Then, \((U, {\mathcal {R}})\) is a knowledge base where \({\mathcal {R}}=\{R_1,R_2,R_3,R_4\}\).

For each equivalence relation in a knowledge base, one can construct lower approximation and upper approximation of any subset on the universe in the following definition.

Definition 2.3

([8]) Let \((U,{\mathcal {R}})\) be a knowledge base. For any \(X\in 2^U\) and \(R\in {\mathcal {R}}\), define

$$\begin{aligned} \underline{R}(X)= & {} \{x\in U: [x]_R\subseteq X\},\\ \overline{R}(X)= & {} \{x\in U:[x]_R\cap X\ne \emptyset \}. \end{aligned}$$

Then, \(\underline{R}(X)\) and \(\overline{R}(X)\) are called R-lower approximation and R-upper approximation with respect to R, respectively.

\(Bnd_R(X) =\overline{R}(X)-\underline{R}(X)\) is called the boundary region of X.

A set is rough if its boundary region is not empty; otherwise, it is crisp. Thus, X is rough if \(\underline{R}(X)\ne \overline{R}(X)\).

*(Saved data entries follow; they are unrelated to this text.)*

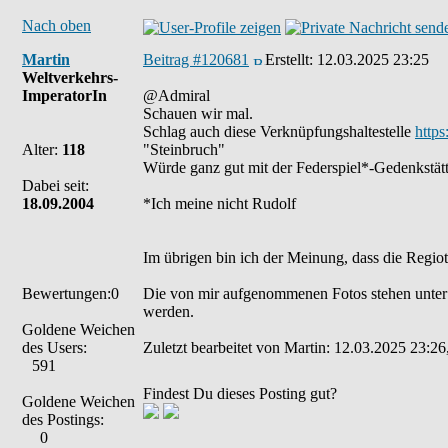
Nach oben
Martin
Beitrag #120681
Erstellt:
12.03.2025 23:25
Weltverkehrs-
ImperatorIn
@Admiral
Schauen wir mal.
Schlag auch diese Verknüpfungshaltestelle
http
Alter:
118
"Steinbruch"
Würde ganz gut mit der Federspiel*-Gedenkstä
Dabei seit:
18.09.2004
*Ich meine nicht Rudolf
Im übrigen bin ich der Meinung, dass die Regio
Bewertungen:0
Die von mir aufgenommenen Fotos stehen unter
werden.
Goldene Weichen
des Users:
Zuletzt bearbeitet von Martin: 12.03.2025 23:26
591
Findest Du dieses Posting gut?
Goldene Weichen
des Postings:
0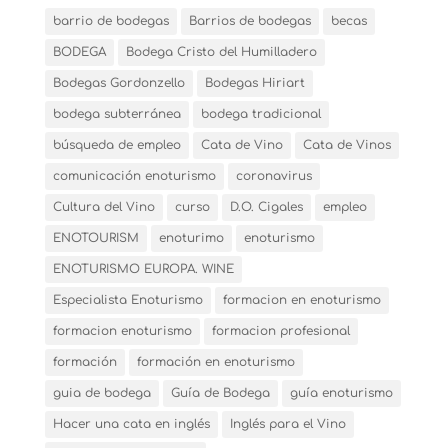
barrio de bodegas
Barrios de bodegas
becas
BODEGA
Bodega Cristo del Humilladero
Bodegas Gordonzello
Bodegas Hiriart
bodega subterránea
bodega tradicional
búsqueda de empleo
Cata de Vino
Cata de Vinos
comunicación enoturismo
coronavirus
Cultura del Vino
curso
D.O. Cigales
empleo
ENOTOURISM
enoturimo
enoturismo
ENOTURISMO EUROPA. WINE
Especialista Enoturismo
formacion en enoturismo
formacion enoturismo
formacion profesional
formación
formación en enoturismo
guia de bodega
Guía de Bodega
guía enoturismo
Hacer una cata en inglés
Inglés para el Vino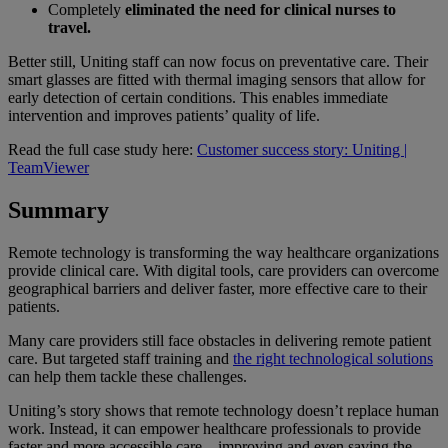
Completely
eliminated the need for clinical nurses to
travel.
Better still, Uniting staff can now focus on preventative care. Their
smart glasses are fitted with thermal imaging sensors that allow for
early detection of certain conditions. This enables immediate
intervention and improves patients’ quality of life.
Read the full case study here:
Customer success story: Uniting |
TeamViewer
Summary
Remote technology is transforming the way healthcare organizations
provide clinical care. With digital tools, care providers can overcome
geographical barriers and deliver faster, more effective care to their
patients.
Many care providers still face obstacles in delivering remote patient
care. But targeted staff training and
the right technological solutions
can help them tackle these challenges.
Uniting’s story shows that remote technology doesn’t replace human
work. Instead, it can empower healthcare professionals to provide
faster and more accessible care—improving and even saving the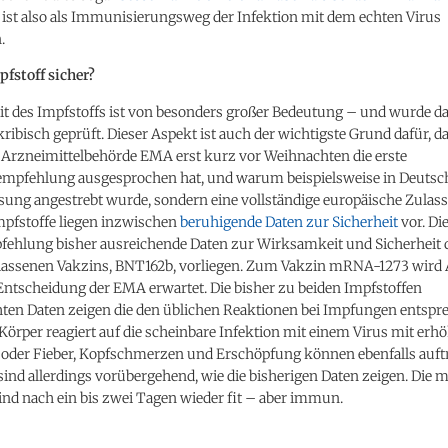
 ist also als Immunisierungsweg der Infektion mit dem echten Virus
.
mpfstoff sicher?
it des Impfstoffs ist von besonders großer Bedeutung – und wurde d
ribisch geprüft. Dieser Aspekt ist auch der wichtigste Grund dafür, da
 Arzneimittelbehörde EMA erst kurz vor Weihnachten die erste
mpfehlung ausgesprochen hat, und warum beispielsweise in Deutsc
sung angestrebt wurde, sondern eine vollständige europäische Zulass
mpfstoffe liegen inzwischen
beruhigende Daten zur Sicherheit
vor. Di
fehlung bisher ausreichende Daten zur Wirksamkeit und Sicherheit d
lassenen Vakzins, BNT162b, vorliegen. Zum Vakzin mRNA-1273 wird
Entscheidung der EMA erwartet. Die bisher zu beiden Impfstoffen
chten Daten zeigen die den üblichen Reaktionen bei Impfungen entsp
 Körper reagiert auf die scheinbare Infektion mit einem Virus mit erh
oder Fieber, Kopfschmerzen und Erschöpfung können ebenfalls auftr
ind allerdings vorübergehend, wie die bisherigen Daten zeigen. Die 
nd nach ein bis zwei Tagen wieder fit – aber immun.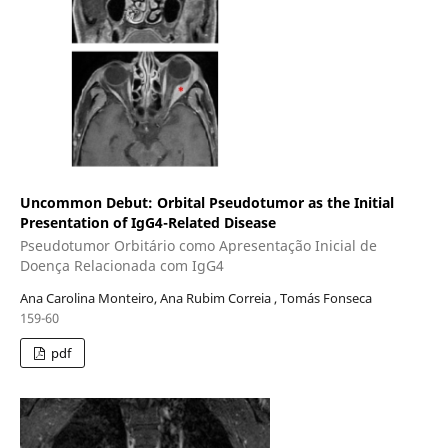
Uncommon Debut: Orbital Pseudotumor as the Initial
Presentation of IgG4-Related Disease
Pseudotumor Orbitário como Apresentação Inicial de
Doença Relacionada com IgG4
Ana Carolina Monteiro, Ana Rubim Correia , Tomás Fonseca
159-60
pdf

It is well known that elements in a knowledge base are not of the same importance. Some even are redundant. So we often consider knowledge reductions in a knowledge base by deleting unrelated or unimportant elements with the requirement of keeping the ability of classification. This is the meaning of knowledge reduction in a knowledge base.

Definition 2.4

([28]) Let \((U,{\mathcal {R}})\) be a knowledge base and \(\mathcal {P}\subseteq {\mathcal {R}}\).

(1) \(\mathcal {P}\) is called equivalent to \({\mathcal {R}}\) (or \(\mathcal {P}\) is called a coordinate subfamily of \({\mathcal {R}}\)), if \(ind(\mathcal {P})=ind({\mathcal {R}})\).

(2) \(R\in \mathcal {P}\) is called independent in \(\mathcal {P}\), if \(ind(\mathcal {P}-\{R\})\ne ind(\mathcal {P})\); \(\mathcal {P}\) is called a independent subfamily of \({\mathcal {R}}\), if \(\forall ~ R\in \mathcal {P}\); R is independent in \(\mathcal {P}\).

(3) \(\mathcal {P}\) is called a knowledge reduction in \({\mathcal {R}}\), if \(\mathcal {P}\) is both coordinate and independent.

Let \((U,{\mathcal {R}})\) be a knowledge base. We denote the set of all coordinate subfamilies (resp., all knowledge reductions) of \({\mathcal {R}}\) by \(co({\mathcal {R}})\) (resp., \(red({\mathcal {R}})\)).

Obviously,

$$\begin{aligned} \mathcal {P}\in red({\mathcal {R}})~~\Longleftrightarrow ~~\mathcal {P}\in co({\mathcal {R}})~ and ~\forall ~\mathcal {Q}\subset \mathcal {P}, \mathcal {Q}\not \in co({\mathcal {R}}). \end{aligned}$$

Definition 2.5

([28]) Let \((U,{\mathcal {R}})\) and \((U,\mathcal {P})\) be two knowledge bases.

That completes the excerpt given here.